╭─ SELECTED TEXT

👋 Hi, Are you in Binder?
In Binder you can easily run Optimus. If you're not, you may want visit the link below
from optimus import Optimus
op = Optimus("pandas")
Create a dataframe to passing a list of values for each column.
df = op.create.dataframe({
"words": [" I like fish ", " zombies", "simpsons cat lady", None],
"num": [1, 2, 2, 3],
"animals": ["dog", "cat", "frog", "eagle"],
"thing": ["housé", "tv", "table", "glass"],
"two strings": ["cat-car", "dog-tv", "eagle-tv-plus", "lion-pc"],
"filter": ["a", "b", "1", "c"],
"num 2": ["1", "2", "3", "4"],
"col_array": [["baby", "sorry"], ["baby 1", "sorry 1"], ["baby 2", "sorry 2"], ["baby 3", "sorry 3"]],
"col_int": [[1, 2, 3], [3, 4], [5, 6, 7], [7, 8]]
})
df.display()
Creating a dataframe by passing a list of tuples specifyng the column data type.
df = op.create.dataframe({
("words", "str"): [" I like fish ", " zombies", "simpsons cat lady", None],
("num", "int"): [1, 2, 2, 3],
("animals", "str"): ["dog", "cat", "frog", "eagle"],
("thing", "str"): ["housé", "tv", "table", "glass"],
("two strings", "str"): ["cat-car", "dog-tv", "eagle-tv-plus", "lion-pc"],
("filter", "str"): ["a", "b", "1", "c"],
("num 2", "string"): ["1", "2", "3", "4"],
"col_array": [["baby", "sorry"], ["baby 1", "sorry 1"], ["baby 2", "sorry 2"], ["baby 3", "sorry 3"]],
"col_int": [[1, 2, 3], [3, 4], [5, 6, 7], [7, 8]]
})

╰─
╭─ INFORMATION PROVIDED

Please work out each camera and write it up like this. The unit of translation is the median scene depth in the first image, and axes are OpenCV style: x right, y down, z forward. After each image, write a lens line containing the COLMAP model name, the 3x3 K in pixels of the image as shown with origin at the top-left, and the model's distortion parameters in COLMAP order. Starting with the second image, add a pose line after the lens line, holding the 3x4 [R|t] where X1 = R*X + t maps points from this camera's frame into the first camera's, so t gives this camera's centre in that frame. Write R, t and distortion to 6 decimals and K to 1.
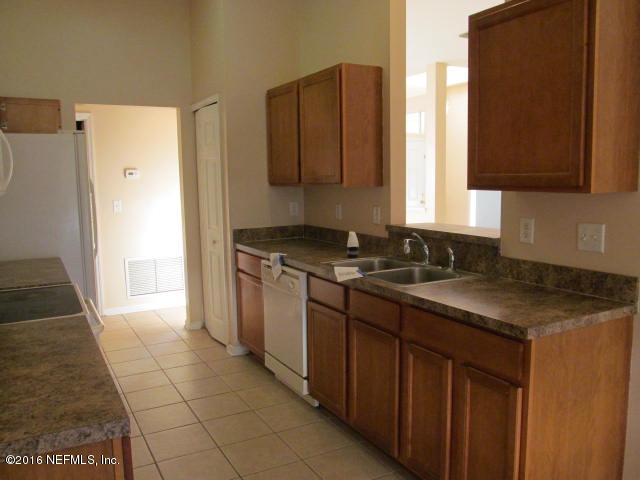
lens RADIAL K [[539.2, 0, 315.3], [0, 539.2, 241.8], [0, 0, 1]] dist [-0.015525, 0.000647]
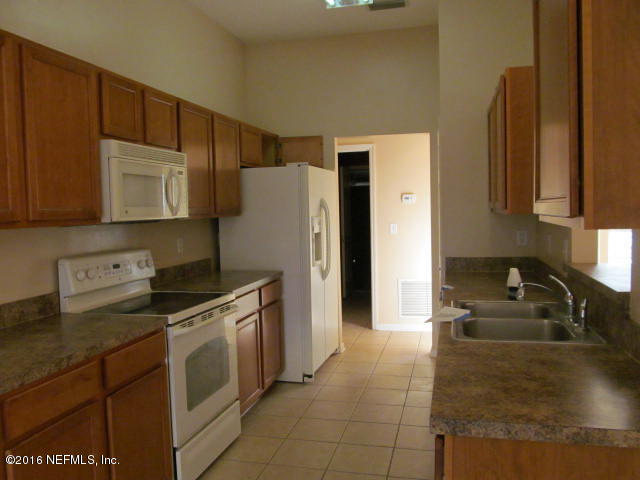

╰─

■ WORK TASK ■
Reproduce, character for character, the passage of the Optimus tutorial above that begins at "In Binder you" and ends at "for each column.".

■ RESPONSE AREA ■
In Binder you can easily run Optimus. If you're not, you may want visit the link below
from optimus import Optimus
op = Optimus("pandas")
Create a dataframe to passing a list of values for each column.